Notas

Todo está inventado

El putsch catalanista confirma punto por punto casi todas las tesis de los estudiosos del nacionalismo como Anthony D. Smith, Eric Hobsbawm, Ernst Geller o Benedict Anderson. Por ejemplo: lo de los nueve profesores de secundaria que intimidaron y humillaron a algunos hijos de guardias civiles después de los sucesos del 1 de octubre. En lo que atañe a este caso, más o menos, la tesis de estos autores es que el nacionalismo siempre fue la religión de los profesores, de los periodistas, de los funcionarios de baja y media cualificación y de los diosecillos intelectuales de esta constelación humana: poetas, sociólogos, politólogos, cantantes, escritores, etc. El catalanismo, como el nacionalismo vasco, es hijo bastardo de la segunda oleada histórica del nacionalismo, la que arremetió principalmente contra los imperios austrohúngaro, ruso y otomano. Esa segunda oleada legó a la posteridad, entre otras enormes y apestosas bolsas de basura, el nacionalismo lingüístico. Dice Hobsbawm en Naciones y nacionalismo desde 1780 (las negritas y las cursivas son mías):

Las clases cuya suerte dependía del uso oficial de la lengua vernácula escrita eran los estratos intermedios socialmente modestos pero cultos, que incluían a quienes adquirían la condición de personas de clase media-baja precisamente por ejercer oficios no manuales que requerían instrucción. Las batallas del nacionalismo linguístico (en la Europa de mediados del siglo XIX en adelante) las libraban periodistas provinciales, maestros de escuela y funcionarios subalternos con aspiraciones. Las batallas de la política de los Habsburgo, cuando la lucha nacional hizo que la mitad austríaca del imperio fuese virtualmente ingobernable, se libraron en torno a la lengua en que debía impartirse la instrucción en las escuelas secundarias o la nacionalidad de los empleos de jefe de estación. Del mismo modo, los activistas pangermanos ultranacionalistas en el imperio de Guillermo II procedían en gran parte de las filas de los educados y de los semieducados de una sociedad en expansión y socialmente móvil. El nacionalismo lingüístico, y su oposición a él, no puede comprenderse por completo sin que veamos la lengua vernácula como, entre otras cosas, un interés creado de las clases menores con instrucción escolar“.

Analicemos someramente la extracción profesional de los miembros del Gobierno autonómico catalán que promovió y ejecutó el golpe de octubre:

-Puigdemont: periodista.

-Junqueras: profesor universitario.

-Munté: abogada.

-Romeva: profesor universitario.

-Borràs: farmacéutica.

-Forn: abogado.

-Mundó: abogado.

-Vila: profesor universitario.

-Bassa: profesora de secundaria.

-Rull: abogado.

-Serret: politóloga, directiva de una empresa cárnica y coordinadora de una fundación cultural.

-Turull: abogado.

-Comín: licenciado en filosofía, politólogo y profesor universitario.

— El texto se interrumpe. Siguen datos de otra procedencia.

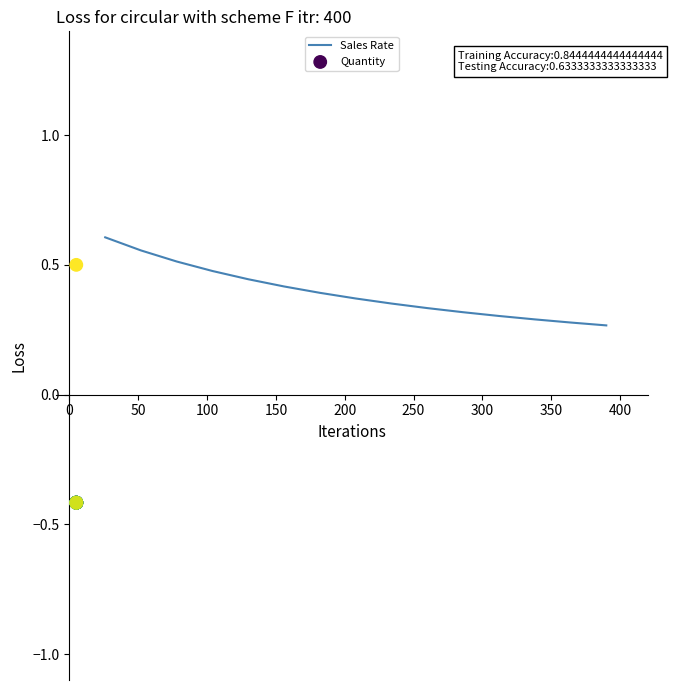

Which series reaches the maximum Y coordinate?

Sales Rate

-Puig: director artístico (según la Wikipedia), bailarín (siempre según la Wikipedia), músico (Wikipedia) y productor de eventos culturales.

-Ponsatí: economista, profesora universitaria y ex directora del Instituto de Análisis Económico del Centro Superior de Investigaciones Científicas.

Sigue Hobsbawm:

“La incertidumbre de los estratos intermedios de la sociedad acerca de su categoría y su definición, la inseguridad de grandes estratos situados entre los hijos e hijas indiscutibles del trabajo manual y los miembros no discutidos de las clases alta y media alta, la compensación excesiva de las pretensiones de singularidad y superioridad amenazadas por alguien: todas estas cosas proporcionaban vínculos entre los modestos estratos intermedios y un nacionalismo militante que casi puede definirse como respuesta a tales amenazas: de los trabajadores, de los Estados e individuos extranjeros, de los inmigrantes, de los capitalistas y los financieros tan fáciles de identificar con los judíos, a los que también se consideraba como los agitadores revolucionarios. Porque estos estratos intermedios se veían a sí mismos acosados y en peligro. Entre los estratos intermedios menores el nacionalismo sufrió así una mutación y dejó de ser un concepto asociado con el liberalismo y la izquierda para transformarse en un movimiento chauvinista, imperialista y xenófobo de la derecha, o para ser más exactos, de la derecha radical. El estudio de la composición social de los fascismos italiano y alemán no deja duda de que estos movimientos se nutrían esencialmente de los estratos intermedios”.

Quizá de algún modo se entienda mejor por qué Inés Arrimada, la candidata de Ciudadanos, ha arramblado últimamente con el voto obrero del cinturón metropolitano de Barcelona y por qué desde el establishment político-periodístico catalán se la denomina “líder de ultraderecha”.